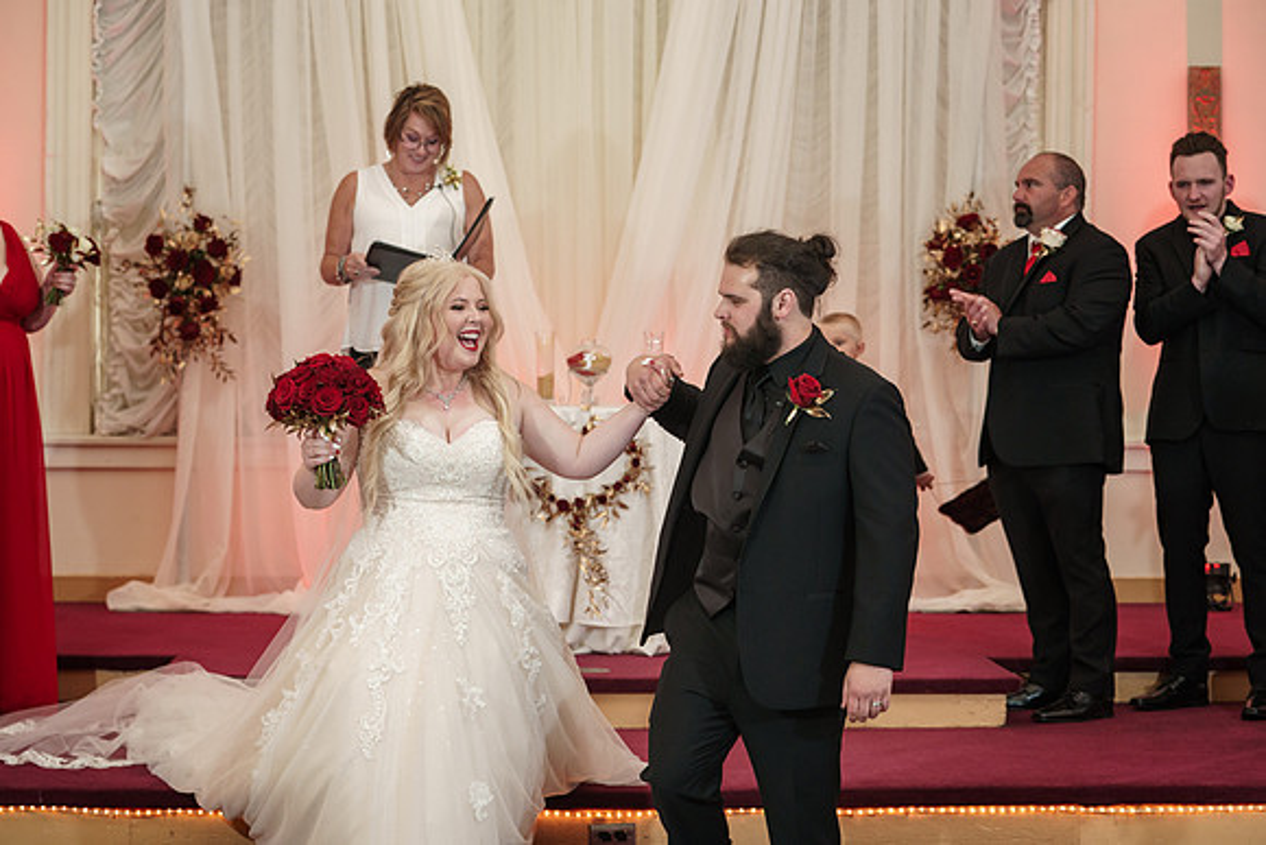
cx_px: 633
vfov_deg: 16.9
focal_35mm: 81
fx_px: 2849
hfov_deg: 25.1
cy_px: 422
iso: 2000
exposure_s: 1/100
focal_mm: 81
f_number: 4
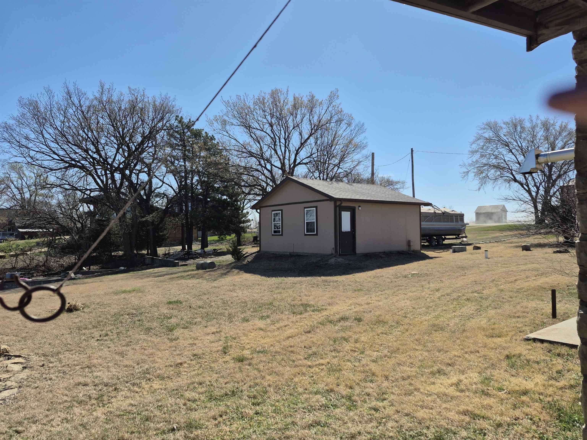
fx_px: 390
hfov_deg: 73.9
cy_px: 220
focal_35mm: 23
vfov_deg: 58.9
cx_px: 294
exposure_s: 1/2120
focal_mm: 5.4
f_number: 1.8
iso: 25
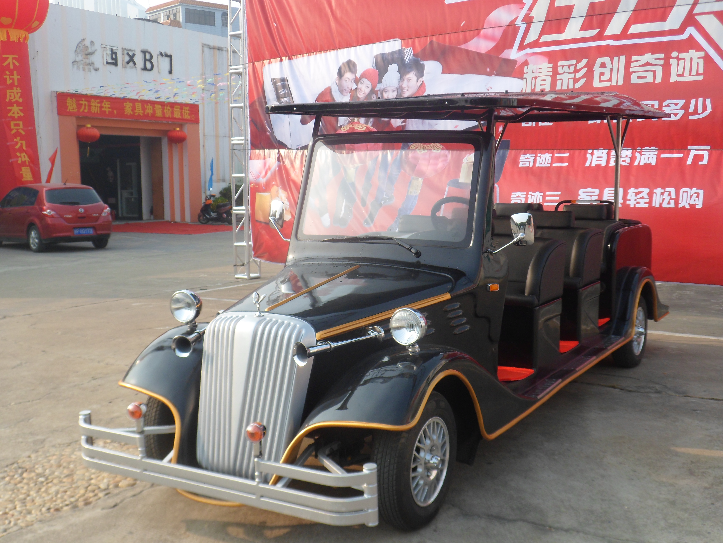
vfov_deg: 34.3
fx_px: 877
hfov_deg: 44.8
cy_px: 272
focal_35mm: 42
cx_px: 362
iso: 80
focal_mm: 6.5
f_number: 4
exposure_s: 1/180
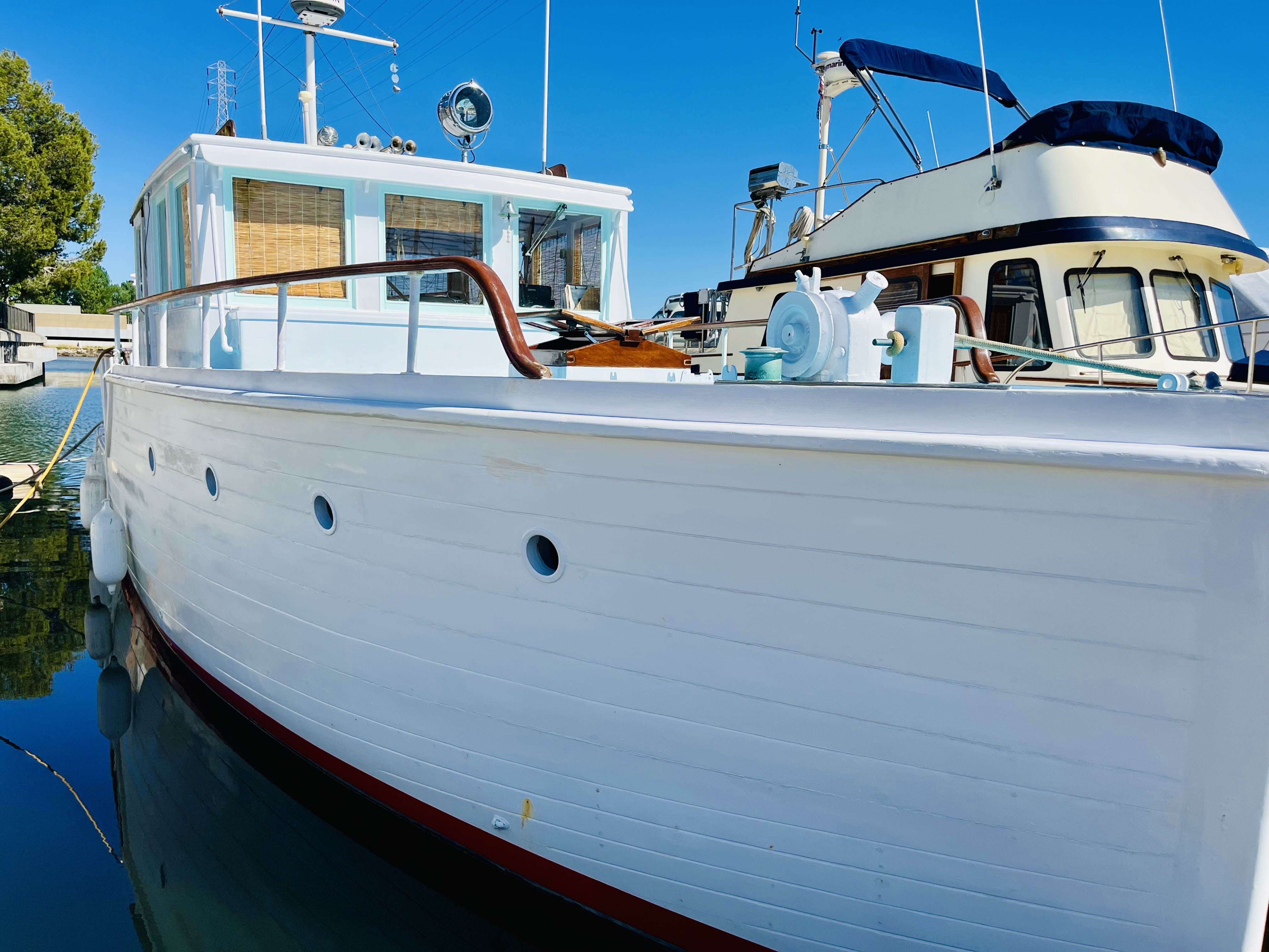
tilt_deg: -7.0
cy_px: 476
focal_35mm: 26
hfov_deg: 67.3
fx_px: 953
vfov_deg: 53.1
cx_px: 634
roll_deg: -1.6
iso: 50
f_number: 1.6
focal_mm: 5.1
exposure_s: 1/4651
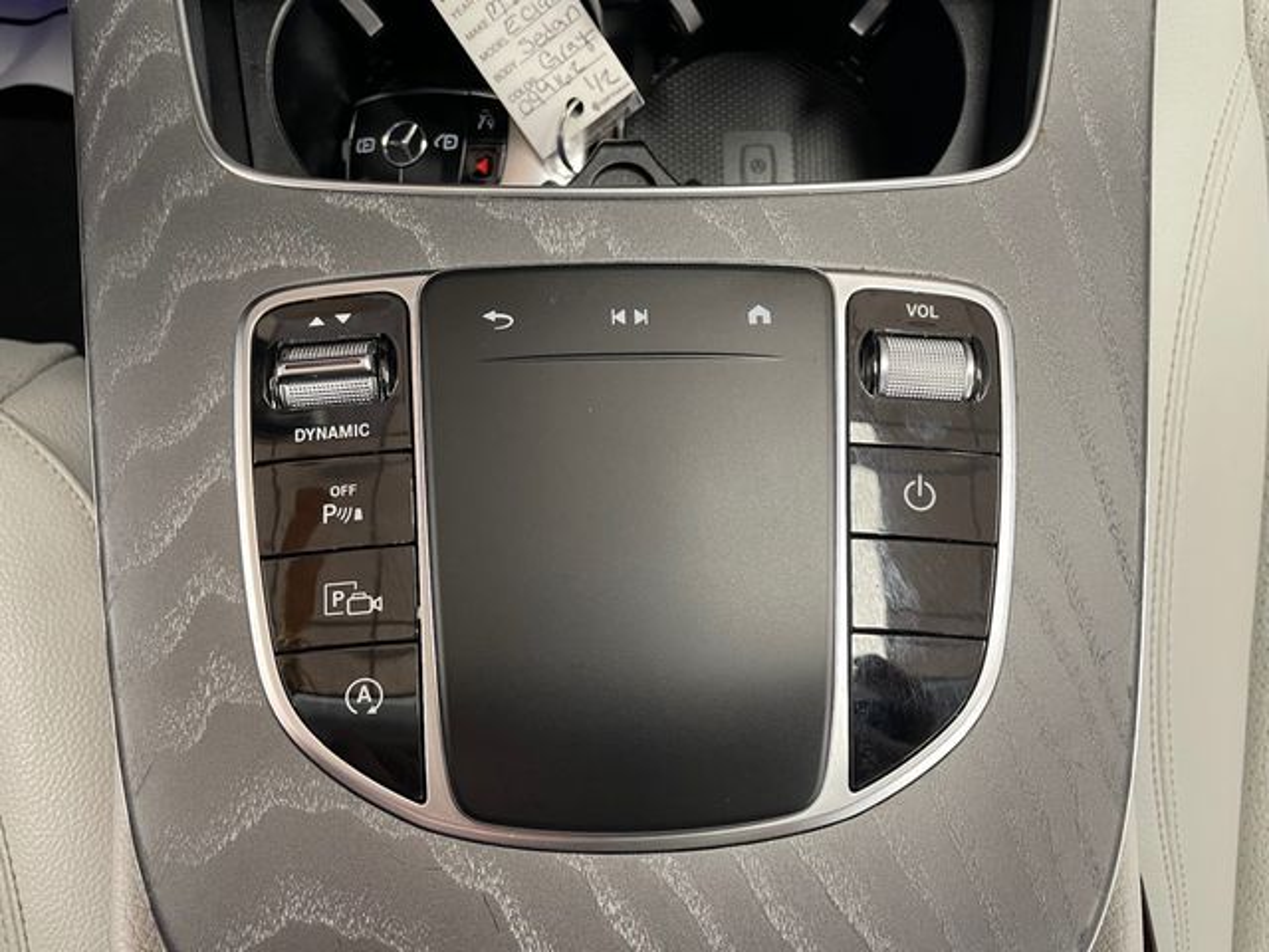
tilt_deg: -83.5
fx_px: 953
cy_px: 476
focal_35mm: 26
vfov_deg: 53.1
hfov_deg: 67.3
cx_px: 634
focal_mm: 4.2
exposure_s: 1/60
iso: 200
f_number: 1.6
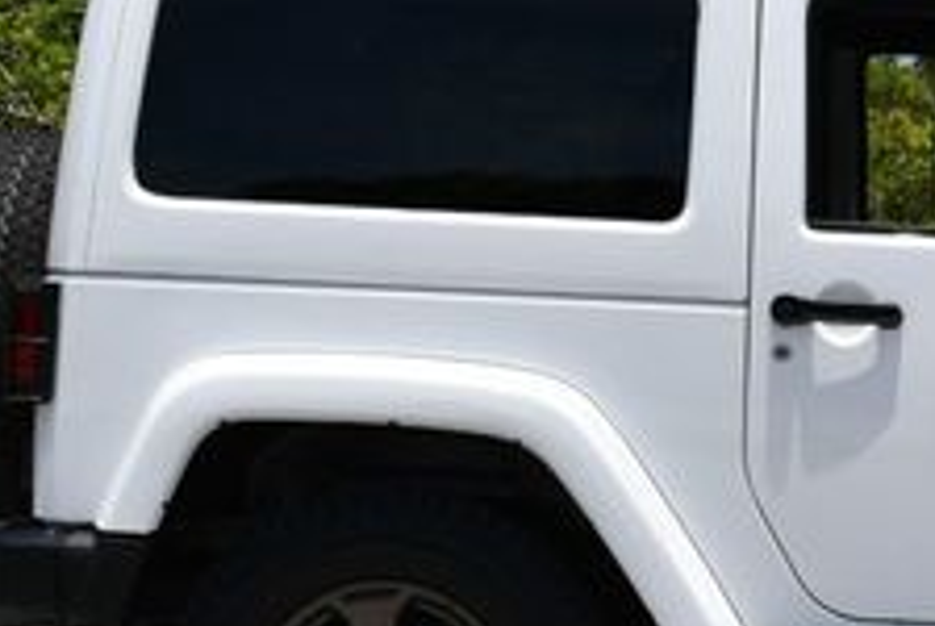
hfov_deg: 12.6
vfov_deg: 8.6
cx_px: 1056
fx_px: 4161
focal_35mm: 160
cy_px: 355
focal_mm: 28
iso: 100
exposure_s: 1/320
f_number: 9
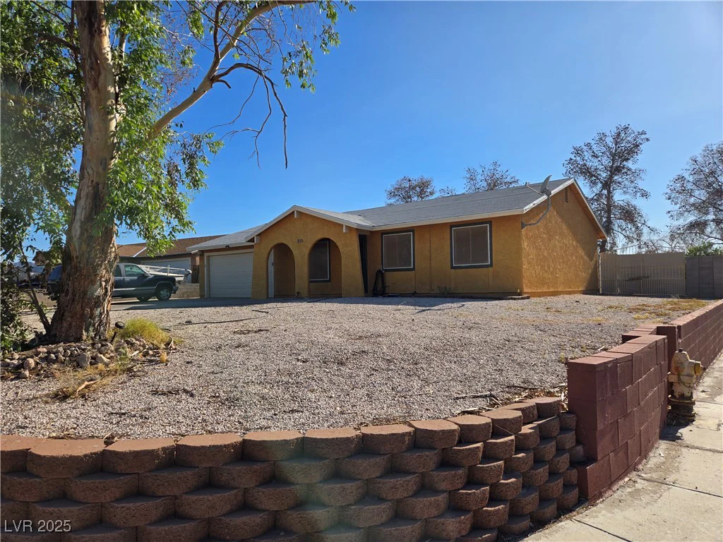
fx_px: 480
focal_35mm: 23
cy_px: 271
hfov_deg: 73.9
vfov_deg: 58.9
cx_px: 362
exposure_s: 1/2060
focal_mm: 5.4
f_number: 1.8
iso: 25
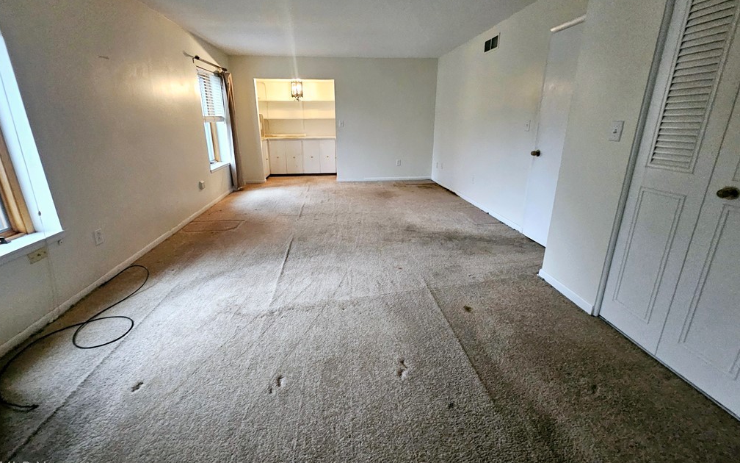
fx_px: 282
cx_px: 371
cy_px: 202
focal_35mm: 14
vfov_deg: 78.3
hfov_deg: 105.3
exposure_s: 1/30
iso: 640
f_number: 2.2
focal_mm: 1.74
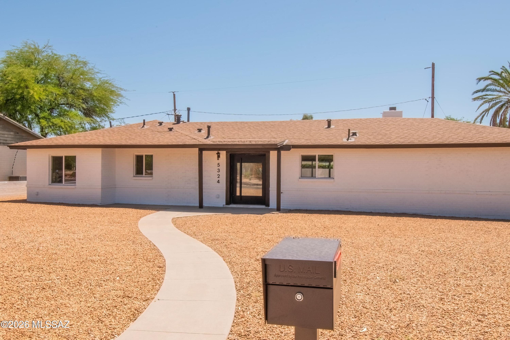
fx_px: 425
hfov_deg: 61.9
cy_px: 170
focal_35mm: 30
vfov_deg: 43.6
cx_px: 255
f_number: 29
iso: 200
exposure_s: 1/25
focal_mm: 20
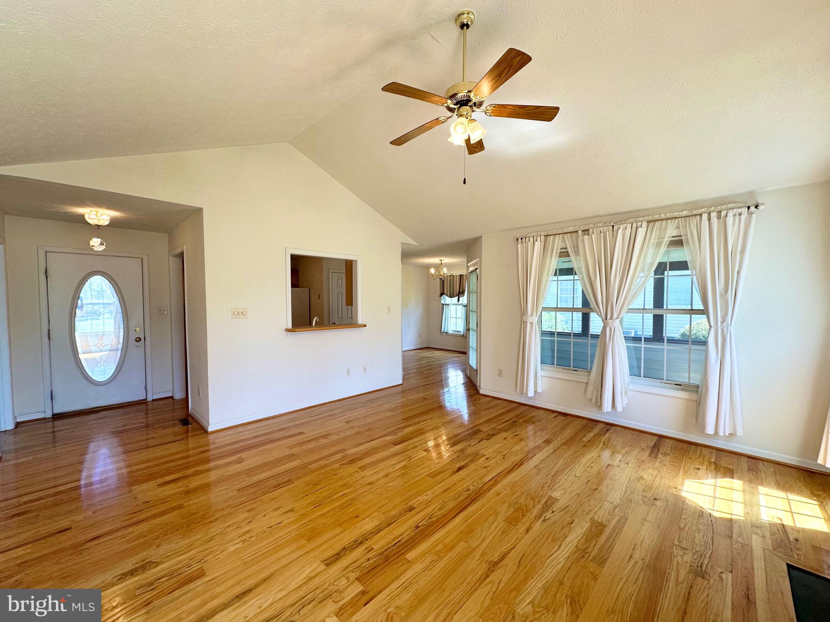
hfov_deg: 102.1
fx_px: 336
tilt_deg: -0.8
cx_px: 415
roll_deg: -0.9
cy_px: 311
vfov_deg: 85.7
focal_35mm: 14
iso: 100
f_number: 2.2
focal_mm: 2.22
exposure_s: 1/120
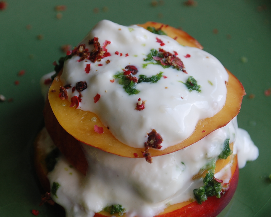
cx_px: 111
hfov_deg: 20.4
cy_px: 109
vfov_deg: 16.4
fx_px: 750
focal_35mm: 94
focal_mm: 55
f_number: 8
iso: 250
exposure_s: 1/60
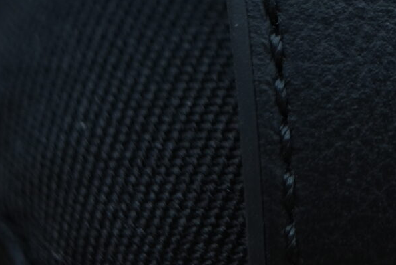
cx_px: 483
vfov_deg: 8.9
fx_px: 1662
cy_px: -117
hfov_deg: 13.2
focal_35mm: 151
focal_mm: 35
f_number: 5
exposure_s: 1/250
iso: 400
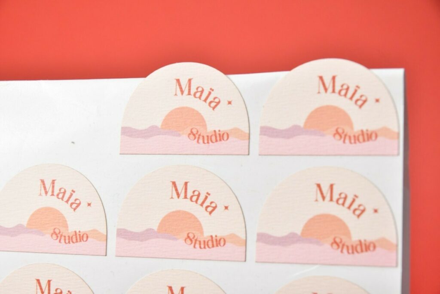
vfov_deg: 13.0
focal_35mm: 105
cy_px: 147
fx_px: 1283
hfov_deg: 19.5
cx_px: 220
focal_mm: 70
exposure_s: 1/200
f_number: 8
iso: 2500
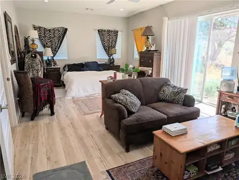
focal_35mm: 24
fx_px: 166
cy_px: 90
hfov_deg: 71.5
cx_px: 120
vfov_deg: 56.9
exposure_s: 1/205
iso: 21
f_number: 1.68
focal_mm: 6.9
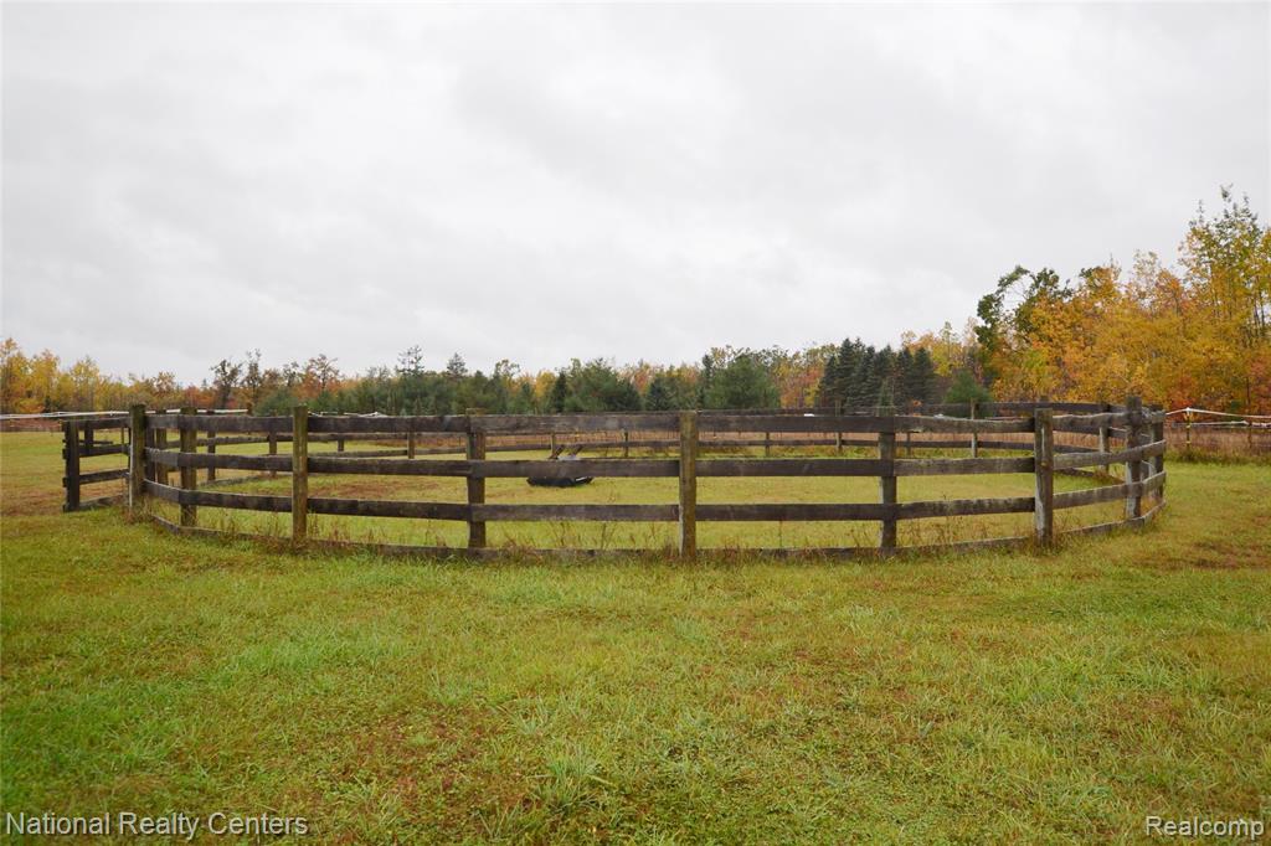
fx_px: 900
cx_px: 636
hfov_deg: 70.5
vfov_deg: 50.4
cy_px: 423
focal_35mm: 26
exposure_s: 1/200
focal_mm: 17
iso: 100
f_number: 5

----------------

## To-do item
A word-for-word copy of the lines from the start of the listing through the line containing "cx_px: 1056" is the answer. Pictures stay out of it.

## Your solution
cx_px: 633
vfov_deg: 16.9
focal_35mm: 81
fx_px: 2849
hfov_deg: 25.1
cy_px: 422
iso: 2000
exposure_s: 1/100
focal_mm: 81
f_number: 4
fx_px: 390
hfov_deg: 73.9
cy_px: 220
focal_35mm: 23
vfov_deg: 58.9
cx_px: 294
exposure_s: 1/2120
focal_mm: 5.4
f_number: 1.8
iso: 25
vfov_deg: 34.3
fx_px: 877
hfov_deg: 44.8
cy_px: 272
focal_35mm: 42
cx_px: 362
iso: 80
focal_mm: 6.5
f_number: 4
exposure_s: 1/180
tilt_deg: -7.0
cy_px: 476
focal_35mm: 26
hfov_deg: 67.3
fx_px: 953
vfov_deg: 53.1
cx_px: 634
roll_deg: -1.6
iso: 50
f_number: 1.6
focal_mm: 5.1
exposure_s: 1/4651
tilt_deg: -83.5
fx_px: 953
cy_px: 476
focal_35mm: 26
vfov_deg: 53.1
hfov_deg: 67.3
cx_px: 634
focal_mm: 4.2
exposure_s: 1/60
iso: 200
f_number: 1.6
hfov_deg: 12.6
vfov_deg: 8.6
cx_px: 1056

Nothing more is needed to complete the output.